Glistening war dome Eli Lake, late of Bloomberg Politics, just can't stand that hand-wringing Senate report about torture being bad and ineffective. So he turned it upside down and tried to read it all backwards-like, and it turns out torture is super good at helping Americans, maybe, possibly. That'll be $275,000, please!

When Lake takes time out of his busy schedule of massaging mercenaries and contradicting himself, he can squint at the Senate torture report's footnotes just right, and do some supposin' besides, and come up with a take that's so broiling hot and contrarian, Slate may throw him his next six-figure gig: "[T]he Democrats themselves may find that their report on CIA torture inadvertently makes the case that sometimes torture works, as long as it's not the U.S. that's doing the torturing."

The Senate report—and previous investigations of the CIA's torture program—concluded that, contrary to what Team Torture says, "enhanced interrogation techniques" did not lead to the al Qaeda courier who led U.S. troops to Osama bin Laden. Rather, some of the most valuable intelligence on bin Laden's whereabouts came from several captives before U.S. interrogators used waterboarding and rectal hydration, oh and also occasional beating and freezing and some other stuff, to extract information.

But Lake says the earlier intelligence came from the captives while they were in places like Pakistan and Morocco, and they must have been tortured there to obtain that information, because men—top men—told him so:

Take the example of Ammar al-Baluchi. In the movie "Zero Dark Thirty," the torture of al-Baluchi is depicted as revealing the key piece of intelligence identifying Osama bin Laden's courier, Abu Ahmed al-Kuwaiti. In 2011, the CIA was able to find and kill bin Laden because it had tracked the movements of al-Kuwaiti.

The CIA's rebuttal to the Senate report says al-Baluchi gave up much more specific information on al-Kuwaiti after he went through the agency's harsh interrogations.

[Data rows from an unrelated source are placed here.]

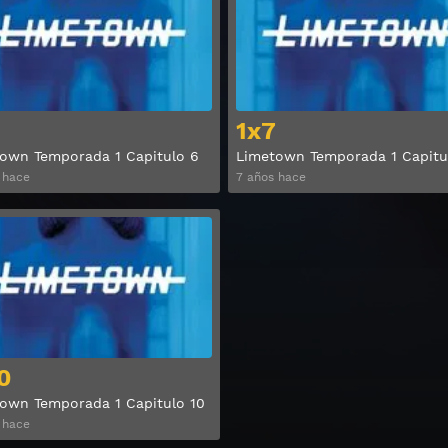
1x7
own Temporada 1 Capitulo 6
Limetown Temporada 1 Capitu
 hace
7 años hace
Ver
0
own Temporada 1 Capitulo 10
 hace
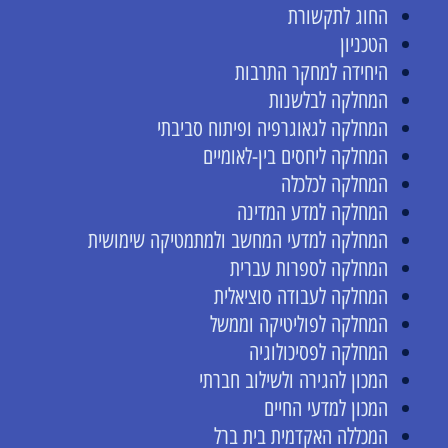
החוג לתקשורת
הטכניון
היחידה למחקר התרבות
המחלקה לבלשנות
המחלקה לגאוגרפיה ופיתוח סביבתי
המחלקה ליחסים בין-לאומיים
המחלקה לכלכלה
המחלקה למדע המדינה
המחלקה למדעי המחשב ולמתמטיקה שימושית
המחלקה לספרות עברית
המחלקה לעבודה סוציאלית
המחלקה לפוליטיקה וממשל
המחלקה לפסיכולוגיה
המכון להגירה ולשילוב חברתי
המכון למדעי החיים
המכללה האקדמית בית ברל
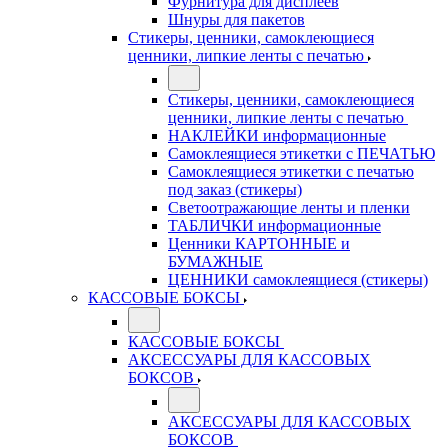
Фурнитура для дисплеев
Шнуры для пакетов
Стикеры, ценники, самоклеющиеся
ценники, липкие ленты с печатью
Стикеры, ценники, самоклеющиеся
ценники, липкие ленты с печатью
НАКЛЕЙКИ информационные
Самоклеящиеся этикетки с ПЕЧАТЬЮ
Самоклеящиеся этикетки с печатью
под заказ (стикеры)
Светоотражающие ленты и пленки
ТАБЛИЧКИ информационные
Ценники КАРТОННЫЕ и
БУМАЖНЫЕ
ЦЕННИКИ самоклеящиеся (стикеры)
КАССОВЫЕ БОКСЫ
КАССОВЫЕ БОКСЫ
АКСЕССУАРЫ ДЛЯ КАССОВЫХ
БОКСОВ
АКСЕССУАРЫ ДЛЯ КАССОВЫХ
БОКСОВ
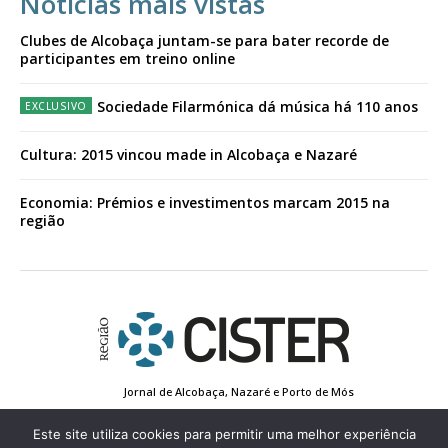
Notícias mais vistas
Clubes de Alcobaça juntam-se para bater recorde de
participantes em treino online
Sociedade Filarmónica dá música há 110 anos
Cultura: 2015 vincou made in Alcobaça e Nazaré
Economia: Prémios e investimentos marcam 2015 na
região
Jornal de Alcobaça, Nazaré e Porto de Mós
Estatuto Editorial
Contactos
Política de Privacidade
Conta de Registo
Edição Impressa
Este site utiliza cookies para permitir uma melhor experiência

The Senate report, however, says al-Baluchi gave up al-Kuwaiti first to the Pakistanis.

...it's hard to imagine that al-Baluchi's interrogation by the Pakistanis met Geneva standards.

Hard to imagine... but how hard to confirm? An anonymous retired Pakistani diplomat tells Lake that al-Baluchi and other detainees were probably tortured in Pakistan. But he doesn't know the specifics. The captive's Guantanamo Bay lawyer "[could not] confirm or deny" to Lake that al-Baluchi was tortured in Pakistan. But he doesn't know the specifics. (Chrissake, does al-Baluchi say that he was tortured in Pakistan? If not, you gotta wonder about Lake's suppositional argument here.)

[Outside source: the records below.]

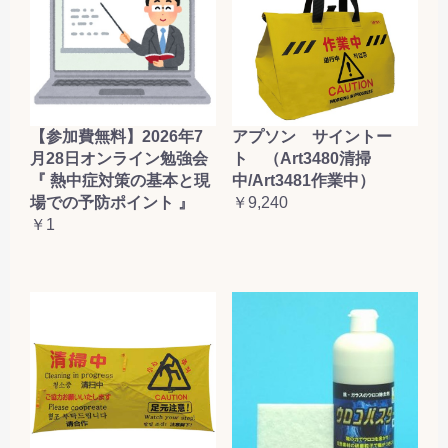
【参加費無料】2026年7
アプソン サイントー
月28日オンライン勉強会
ト （Art3480清掃
『 熱中症対策の基本と現
中/Art3481作業中）
場での予防ポイント 』
￥9,240
￥1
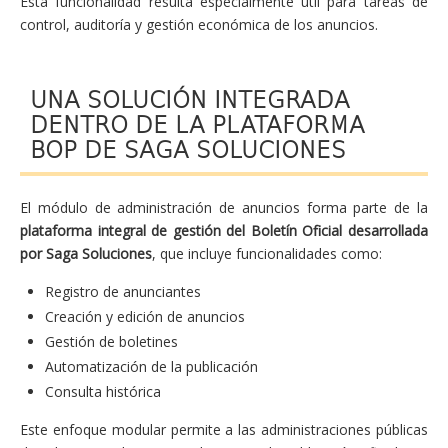
Esta funcionalidad resulta especialmente útil para tareas de
control, auditoría y gestión económica de los anuncios.
UNA SOLUCIÓN INTEGRADA
DENTRO DE LA PLATAFORMA
BOP DE SAGA SOLUCIONES
El módulo de administración de anuncios forma parte de la
plataforma integral de gestión del Boletín Oficial desarrollada
por Saga Soluciones
, que incluye funcionalidades como:
Registro de anunciantes
Creación y edición de anuncios
Gestión de boletines
Automatización de la publicación
Consulta histórica
Este enfoque modular permite a las administraciones públicas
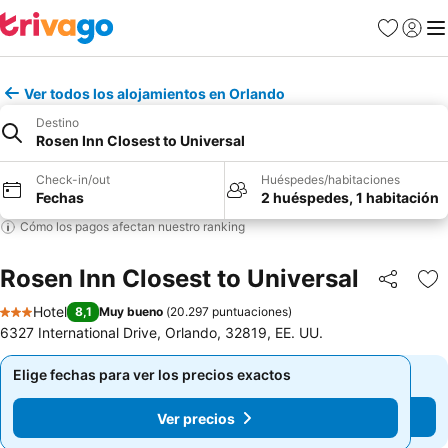
Favoritos
Iniciar 
Me
Ver todos los alojamientos en Orlando
Destino
Rosen Inn Closest to Universal
Check-in/out
Huéspedes/habitaciones
Fechas
2 huéspedes, 1 habitación
Cómo los pagos afectan nuestro ranking
Rosen Inn Closest to Universal
Compartir
Ag
Hotel
8,1
Muy bueno
(
20.297 puntuaciones
)
3 Estrellas
6327 International Drive, Orlando, 32819, EE. UU.
Elige fechas para ver los precios exactos
Elige fechas para ver los precios exactos
Ver precios
Ver precios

But who needs specifics when you have generalities from a general in the Bush administration's "war on terror"?

Other current and former U.S. intelligence officials told me that it was almost a certainty that al-Baluchi was at the very least threatened with torture when he was in a Pakistani jail.

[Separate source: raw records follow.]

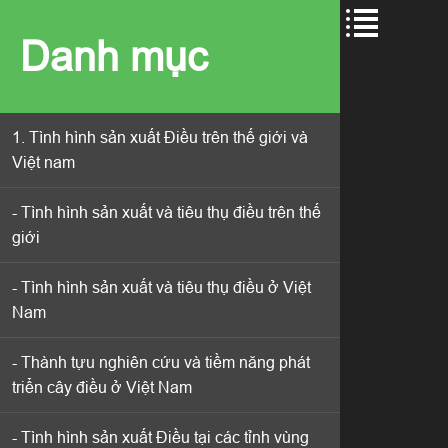
Danh mục
Danh mục
1. Tình hình sản xuất Điều trên thế giới và
1. Tình hình sản xuất Điều trên thế giới và
Việt nam
Việt nam
- Tình hình sản xuất và tiêu thụ điều trên thế
- Tình hình sản xuất và tiêu thụ điều trên thế
giới
giới
- Tình hình sản xuất và tiêu thụ điều ở Việt
- Tình hình sản xuất và tiêu thụ điều ở Việt
Nam
Nam
- Thành tựu nghiên cứu và tiềm năng phát
- Thành tựu nghiên cứu và tiềm năng phát
triển cây điều ở Việt Nam
triển cây điều ở Việt Nam
- Tình hình sản xuất Điều tại các tỉnh vùng
- Tình hình sản xuất Điều tại các tỉnh vùng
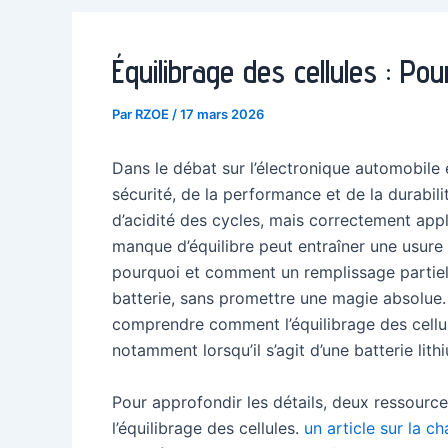
Équilibrage des cellules : P
Par
RZOE
/
17 mars 2026
Dans le débat sur l’électronique automobile et 
sécurité, de la performance et de la durabil
d’acidité des cycles, mais correctement appl
manque d’équilibre peut entraîner une usure
pourquoi et comment un remplissage partiel o
batterie, sans promettre une magie absolue.
comprendre comment l’équilibrage des cellules
notamment lorsqu’il s’agit d’une batterie lith
Pour approfondir les détails, deux ressourc
l’équilibrage des cellules.
un article sur la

"If this was someone first picked up by a liaison service, I don't know if we would always have much insight into how they were treated or more importantly, how they might have expected to be treated," said Michael Hayden, the CIA director at the end of the George W. Bush presidency who has taken to the news media this week to defend the CIA's interrogations.

sdfvsdfvaouyhbnasdkansdcad. Seriously, sdfvsdfvaouyhbnasdkansdcad.

The overall point Lake and Hayden seem interested in making is that the Senate pooh-poohs torture but cites intel from people we caught and gave to other nations with fewer human rights qualms. It is an extension of the dirty hands thesis. See? It's a dirty world, and we gotta get our hands dirty to keep our nation clean. So don't judge these dirty hands. You can't handle the truth. Men on walls. Yadda yadda. Other men, we mean.

Fatuous Beltway heffalumps are able to get their rocks off on this sort of soiree sophistry, this Axis & Allies boardgame bullshit approach to the world, precisely because so-called liberals have left the door open to torture being okay if it produces "results." Never mind that we've gone all fuzzy when we discuss "results"—now, we mean not the saving of thousands of Americans from a specific imminent deadly attack, but information that enables the eventual double-tapping of a sad old semiretired shithead of a murderous jihadi who'd been reduced to pacing his concrete compound, a decade past his caliphate-dreaming heyday, and sitting on the floor to watch TV reruns like the rest of us schlubs.

But assuming that torture's categorically not okay—assuming that fighting for American values means nothing if you rationalize the very sort of un-American brutality that our enemies point to as evidence of our decadence and depravity—then our society is owed something we lost to these glib junior varsity cheerleaders for Team Forcibly Shoving Liquefied Food Up a Prisoner's Butt For a Decade.